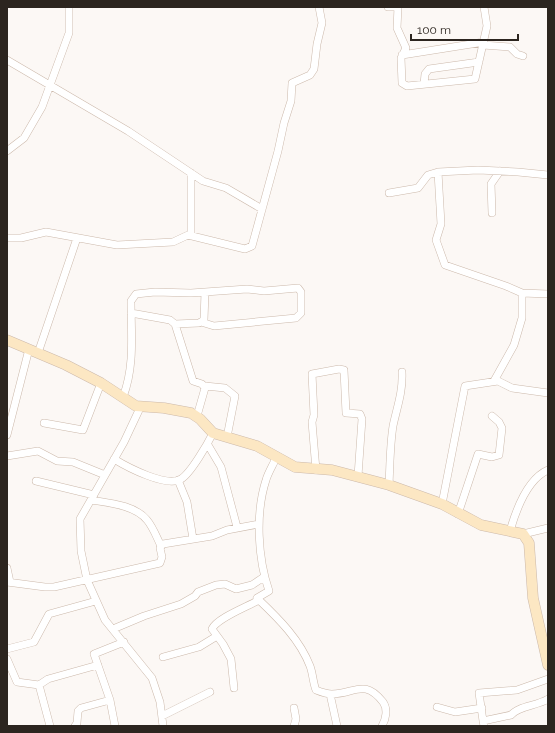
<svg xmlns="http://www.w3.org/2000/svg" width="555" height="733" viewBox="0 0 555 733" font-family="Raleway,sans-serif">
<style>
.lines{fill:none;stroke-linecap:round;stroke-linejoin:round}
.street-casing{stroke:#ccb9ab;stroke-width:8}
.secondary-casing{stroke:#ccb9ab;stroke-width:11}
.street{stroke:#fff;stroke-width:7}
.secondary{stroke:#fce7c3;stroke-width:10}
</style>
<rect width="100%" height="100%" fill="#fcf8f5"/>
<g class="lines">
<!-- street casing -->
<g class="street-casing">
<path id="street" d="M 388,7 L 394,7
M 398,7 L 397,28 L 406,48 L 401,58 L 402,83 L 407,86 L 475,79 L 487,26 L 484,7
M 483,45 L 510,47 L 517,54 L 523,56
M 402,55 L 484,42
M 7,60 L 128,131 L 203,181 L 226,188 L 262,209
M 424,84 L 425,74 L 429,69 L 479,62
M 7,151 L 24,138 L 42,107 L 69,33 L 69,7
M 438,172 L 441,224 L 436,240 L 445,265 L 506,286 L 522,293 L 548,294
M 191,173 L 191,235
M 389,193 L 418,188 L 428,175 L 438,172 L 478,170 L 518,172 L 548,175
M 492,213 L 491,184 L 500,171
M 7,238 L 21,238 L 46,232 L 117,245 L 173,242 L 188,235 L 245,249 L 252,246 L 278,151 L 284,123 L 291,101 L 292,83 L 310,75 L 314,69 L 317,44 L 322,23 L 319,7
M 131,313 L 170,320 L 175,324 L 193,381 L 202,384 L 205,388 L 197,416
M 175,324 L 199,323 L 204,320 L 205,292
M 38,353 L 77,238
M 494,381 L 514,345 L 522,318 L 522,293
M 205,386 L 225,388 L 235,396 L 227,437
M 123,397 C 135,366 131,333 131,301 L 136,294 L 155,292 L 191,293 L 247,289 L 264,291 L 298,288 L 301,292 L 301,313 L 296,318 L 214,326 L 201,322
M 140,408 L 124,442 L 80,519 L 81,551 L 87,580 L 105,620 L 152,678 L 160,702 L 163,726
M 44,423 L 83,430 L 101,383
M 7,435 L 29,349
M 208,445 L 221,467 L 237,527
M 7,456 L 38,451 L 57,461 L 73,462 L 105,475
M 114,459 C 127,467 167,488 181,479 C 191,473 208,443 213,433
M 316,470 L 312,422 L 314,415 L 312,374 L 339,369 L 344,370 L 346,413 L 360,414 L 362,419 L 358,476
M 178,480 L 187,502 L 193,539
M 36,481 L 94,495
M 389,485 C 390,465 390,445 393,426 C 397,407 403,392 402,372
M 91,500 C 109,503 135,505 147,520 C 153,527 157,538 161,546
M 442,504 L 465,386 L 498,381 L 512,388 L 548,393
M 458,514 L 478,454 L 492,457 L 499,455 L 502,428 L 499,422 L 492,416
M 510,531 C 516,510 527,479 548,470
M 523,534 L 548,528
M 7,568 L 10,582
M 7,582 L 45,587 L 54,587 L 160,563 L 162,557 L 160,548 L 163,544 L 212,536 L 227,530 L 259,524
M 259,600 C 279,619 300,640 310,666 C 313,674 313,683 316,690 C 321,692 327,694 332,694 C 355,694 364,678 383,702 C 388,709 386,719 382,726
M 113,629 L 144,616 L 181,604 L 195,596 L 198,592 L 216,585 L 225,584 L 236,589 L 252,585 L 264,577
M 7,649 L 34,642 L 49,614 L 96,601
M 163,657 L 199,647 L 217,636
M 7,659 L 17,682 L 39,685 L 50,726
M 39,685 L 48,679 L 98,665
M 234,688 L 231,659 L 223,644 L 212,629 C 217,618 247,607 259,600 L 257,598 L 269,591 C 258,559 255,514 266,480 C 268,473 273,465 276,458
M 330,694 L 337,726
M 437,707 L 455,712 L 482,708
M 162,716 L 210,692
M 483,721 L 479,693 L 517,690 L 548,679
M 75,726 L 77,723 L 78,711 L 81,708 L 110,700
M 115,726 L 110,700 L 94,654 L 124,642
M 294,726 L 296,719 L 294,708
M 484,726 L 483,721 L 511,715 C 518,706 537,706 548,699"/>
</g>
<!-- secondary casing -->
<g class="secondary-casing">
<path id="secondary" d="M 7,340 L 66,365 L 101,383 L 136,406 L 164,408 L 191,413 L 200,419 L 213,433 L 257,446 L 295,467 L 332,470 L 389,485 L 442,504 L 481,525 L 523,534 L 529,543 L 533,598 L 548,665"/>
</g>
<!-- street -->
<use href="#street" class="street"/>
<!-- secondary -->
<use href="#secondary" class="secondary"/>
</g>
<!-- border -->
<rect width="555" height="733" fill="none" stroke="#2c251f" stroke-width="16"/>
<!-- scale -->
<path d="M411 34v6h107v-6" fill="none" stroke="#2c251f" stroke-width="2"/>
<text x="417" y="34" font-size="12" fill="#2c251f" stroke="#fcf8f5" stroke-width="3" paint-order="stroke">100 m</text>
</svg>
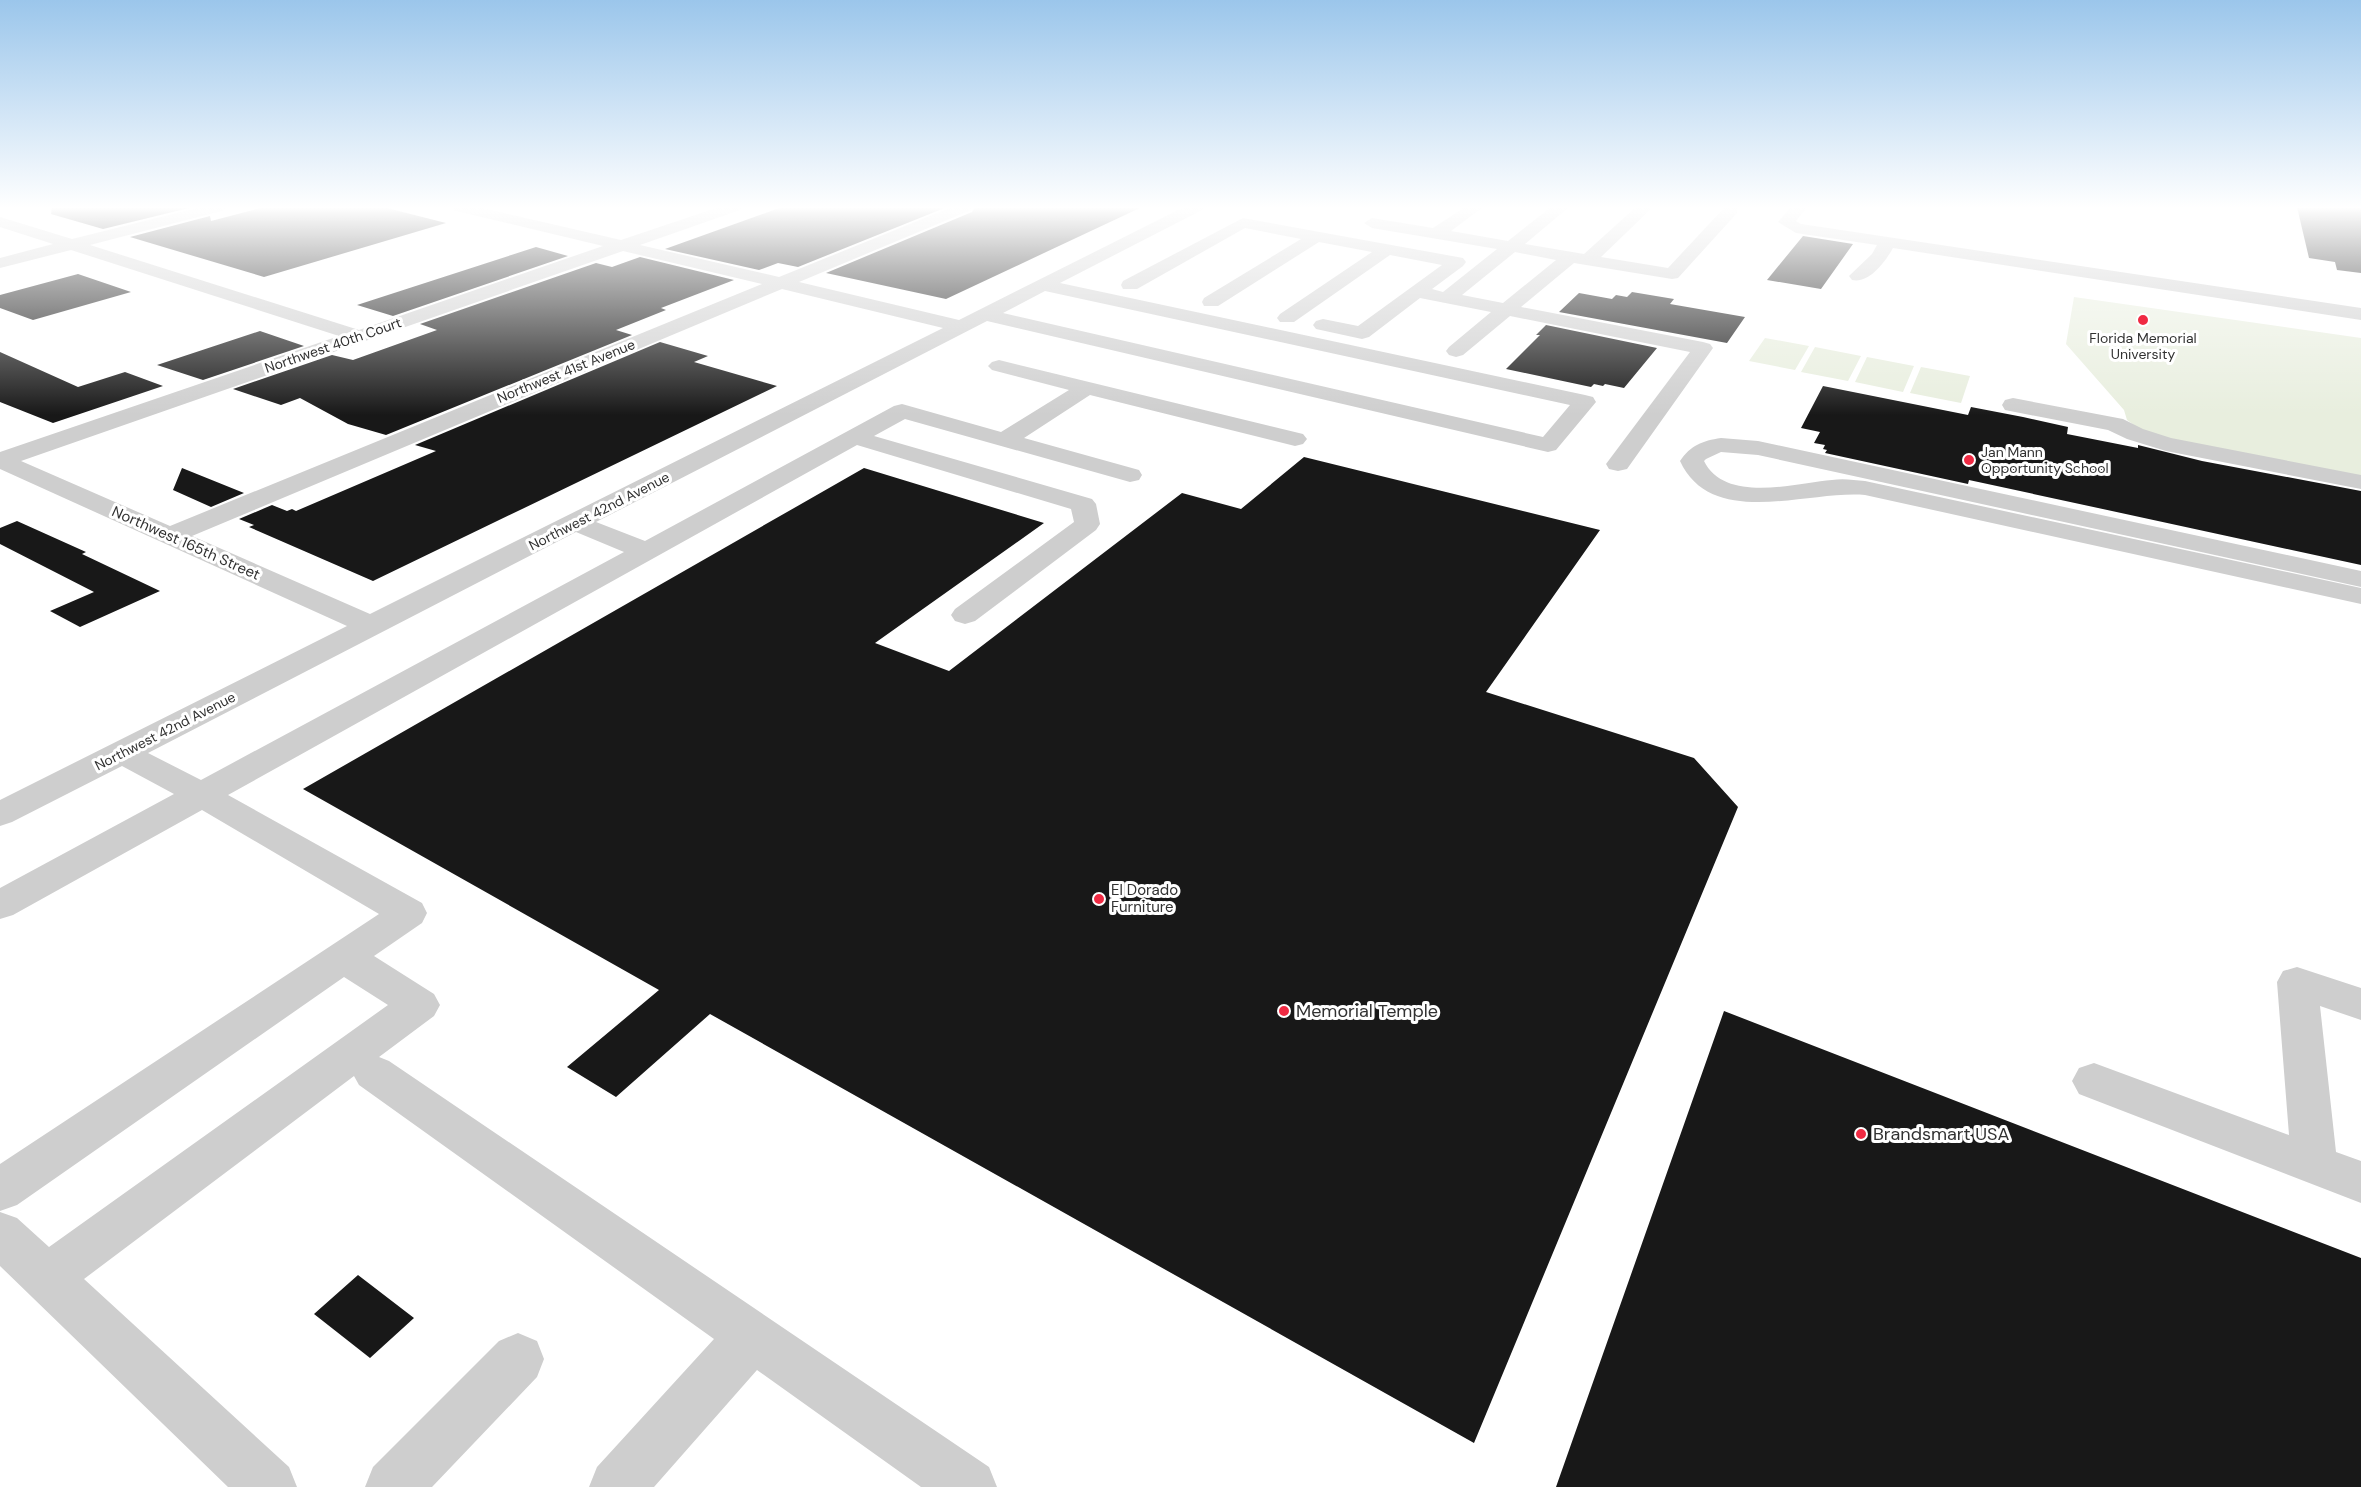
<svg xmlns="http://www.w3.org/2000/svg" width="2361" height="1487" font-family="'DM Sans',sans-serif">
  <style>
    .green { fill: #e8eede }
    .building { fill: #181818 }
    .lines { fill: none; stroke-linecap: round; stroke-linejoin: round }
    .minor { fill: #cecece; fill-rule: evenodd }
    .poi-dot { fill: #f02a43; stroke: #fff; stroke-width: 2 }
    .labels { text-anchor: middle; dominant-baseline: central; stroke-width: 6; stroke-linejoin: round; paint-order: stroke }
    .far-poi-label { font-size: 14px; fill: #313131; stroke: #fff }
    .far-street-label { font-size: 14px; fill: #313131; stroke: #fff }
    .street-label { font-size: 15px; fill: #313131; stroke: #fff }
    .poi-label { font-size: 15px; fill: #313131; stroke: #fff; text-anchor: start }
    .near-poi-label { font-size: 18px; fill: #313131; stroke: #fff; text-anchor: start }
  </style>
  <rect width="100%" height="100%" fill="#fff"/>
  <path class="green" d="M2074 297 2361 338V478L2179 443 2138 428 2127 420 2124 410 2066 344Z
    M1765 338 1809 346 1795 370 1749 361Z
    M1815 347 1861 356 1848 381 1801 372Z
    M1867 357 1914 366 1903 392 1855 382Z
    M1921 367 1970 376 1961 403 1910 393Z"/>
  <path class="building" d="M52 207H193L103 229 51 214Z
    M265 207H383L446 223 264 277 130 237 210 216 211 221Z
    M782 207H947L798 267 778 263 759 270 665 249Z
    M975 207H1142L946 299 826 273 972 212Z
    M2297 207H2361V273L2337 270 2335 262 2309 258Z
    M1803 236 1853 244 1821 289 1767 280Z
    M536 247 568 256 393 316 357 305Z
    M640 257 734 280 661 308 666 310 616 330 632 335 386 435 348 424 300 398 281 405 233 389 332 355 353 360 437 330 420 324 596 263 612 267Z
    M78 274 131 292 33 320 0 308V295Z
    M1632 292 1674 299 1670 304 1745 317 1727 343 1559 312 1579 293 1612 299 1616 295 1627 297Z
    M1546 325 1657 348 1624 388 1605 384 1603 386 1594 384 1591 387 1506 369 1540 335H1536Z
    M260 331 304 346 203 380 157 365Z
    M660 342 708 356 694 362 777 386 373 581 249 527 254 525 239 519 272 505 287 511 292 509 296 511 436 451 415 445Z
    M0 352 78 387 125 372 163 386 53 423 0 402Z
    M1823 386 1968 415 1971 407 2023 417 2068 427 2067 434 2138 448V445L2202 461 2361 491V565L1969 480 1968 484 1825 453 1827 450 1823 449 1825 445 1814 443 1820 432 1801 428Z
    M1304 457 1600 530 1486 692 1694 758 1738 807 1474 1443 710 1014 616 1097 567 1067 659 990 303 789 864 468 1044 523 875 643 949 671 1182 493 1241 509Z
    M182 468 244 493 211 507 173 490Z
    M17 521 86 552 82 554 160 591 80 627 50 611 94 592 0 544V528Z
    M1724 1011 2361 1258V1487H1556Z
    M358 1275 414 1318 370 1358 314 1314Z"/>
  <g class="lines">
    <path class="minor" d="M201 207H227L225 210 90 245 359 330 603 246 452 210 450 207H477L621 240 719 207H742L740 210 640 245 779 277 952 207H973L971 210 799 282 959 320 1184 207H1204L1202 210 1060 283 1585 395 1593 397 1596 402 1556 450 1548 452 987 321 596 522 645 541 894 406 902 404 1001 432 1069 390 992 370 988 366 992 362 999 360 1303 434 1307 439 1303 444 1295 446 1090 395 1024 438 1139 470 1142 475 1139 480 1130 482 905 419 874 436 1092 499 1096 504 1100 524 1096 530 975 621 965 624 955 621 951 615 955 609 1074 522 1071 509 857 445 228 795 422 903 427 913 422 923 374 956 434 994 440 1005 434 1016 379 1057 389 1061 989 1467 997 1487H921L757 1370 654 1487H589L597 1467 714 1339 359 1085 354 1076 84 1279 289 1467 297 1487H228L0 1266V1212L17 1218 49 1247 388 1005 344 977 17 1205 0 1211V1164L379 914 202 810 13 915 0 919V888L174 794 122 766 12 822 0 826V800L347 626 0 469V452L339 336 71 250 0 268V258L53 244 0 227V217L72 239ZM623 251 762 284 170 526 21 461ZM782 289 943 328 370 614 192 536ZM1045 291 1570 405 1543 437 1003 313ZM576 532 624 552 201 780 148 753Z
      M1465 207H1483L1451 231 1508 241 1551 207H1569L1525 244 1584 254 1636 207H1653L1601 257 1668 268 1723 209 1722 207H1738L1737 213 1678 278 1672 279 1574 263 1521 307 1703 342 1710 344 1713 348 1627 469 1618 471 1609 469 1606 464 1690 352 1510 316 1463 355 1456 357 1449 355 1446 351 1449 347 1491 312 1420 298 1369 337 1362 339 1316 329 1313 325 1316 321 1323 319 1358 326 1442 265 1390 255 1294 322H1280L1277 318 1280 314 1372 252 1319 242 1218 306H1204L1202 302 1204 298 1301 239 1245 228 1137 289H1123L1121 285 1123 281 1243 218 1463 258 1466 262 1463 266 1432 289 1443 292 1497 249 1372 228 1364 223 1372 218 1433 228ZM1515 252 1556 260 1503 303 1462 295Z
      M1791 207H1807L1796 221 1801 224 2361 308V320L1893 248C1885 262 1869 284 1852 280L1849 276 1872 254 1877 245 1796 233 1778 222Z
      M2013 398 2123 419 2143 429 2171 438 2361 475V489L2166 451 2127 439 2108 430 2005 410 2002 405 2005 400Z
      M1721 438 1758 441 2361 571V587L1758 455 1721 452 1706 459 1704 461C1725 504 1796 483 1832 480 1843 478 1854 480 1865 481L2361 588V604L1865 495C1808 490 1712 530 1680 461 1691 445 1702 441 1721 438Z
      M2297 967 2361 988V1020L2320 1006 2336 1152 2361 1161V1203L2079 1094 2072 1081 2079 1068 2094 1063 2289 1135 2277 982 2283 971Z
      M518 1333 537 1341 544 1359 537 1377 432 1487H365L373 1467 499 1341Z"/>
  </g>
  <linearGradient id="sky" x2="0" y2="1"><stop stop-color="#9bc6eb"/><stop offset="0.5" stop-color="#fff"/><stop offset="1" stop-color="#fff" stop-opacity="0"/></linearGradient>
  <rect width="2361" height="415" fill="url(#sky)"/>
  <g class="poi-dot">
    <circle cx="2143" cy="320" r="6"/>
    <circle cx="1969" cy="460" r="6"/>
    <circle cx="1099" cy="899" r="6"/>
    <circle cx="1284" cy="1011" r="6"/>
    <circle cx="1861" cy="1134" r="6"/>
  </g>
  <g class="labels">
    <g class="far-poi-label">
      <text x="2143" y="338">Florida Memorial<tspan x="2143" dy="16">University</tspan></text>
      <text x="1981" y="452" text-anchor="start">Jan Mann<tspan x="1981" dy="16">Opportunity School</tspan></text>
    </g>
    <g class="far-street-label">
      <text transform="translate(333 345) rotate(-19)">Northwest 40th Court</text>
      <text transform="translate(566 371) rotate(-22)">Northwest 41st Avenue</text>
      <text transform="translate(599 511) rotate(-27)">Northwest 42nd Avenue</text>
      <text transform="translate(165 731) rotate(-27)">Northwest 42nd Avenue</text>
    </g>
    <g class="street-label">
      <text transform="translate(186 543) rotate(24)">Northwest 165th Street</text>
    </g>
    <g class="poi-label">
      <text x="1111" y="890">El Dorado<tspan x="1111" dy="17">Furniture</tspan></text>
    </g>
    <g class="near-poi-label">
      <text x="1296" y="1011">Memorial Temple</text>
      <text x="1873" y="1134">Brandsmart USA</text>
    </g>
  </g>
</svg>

########

■ **Activity**:
Look above for the line with "#cecece; fill-rule: evenodd"; retype exactly that line, every line after it up to the line with "middle; dominant-baseline: central;", and that line too, nothing else.

■ **Solution to the problem**:
    .minor { fill: #cecece; fill-rule: evenodd }
    .poi-dot { fill: #f02a43; stroke: #fff; stroke-width: 2 }
    .labels { text-anchor: middle; dominant-baseline: central; stroke-width: 6; stroke-linejoin: round; paint-order: stroke }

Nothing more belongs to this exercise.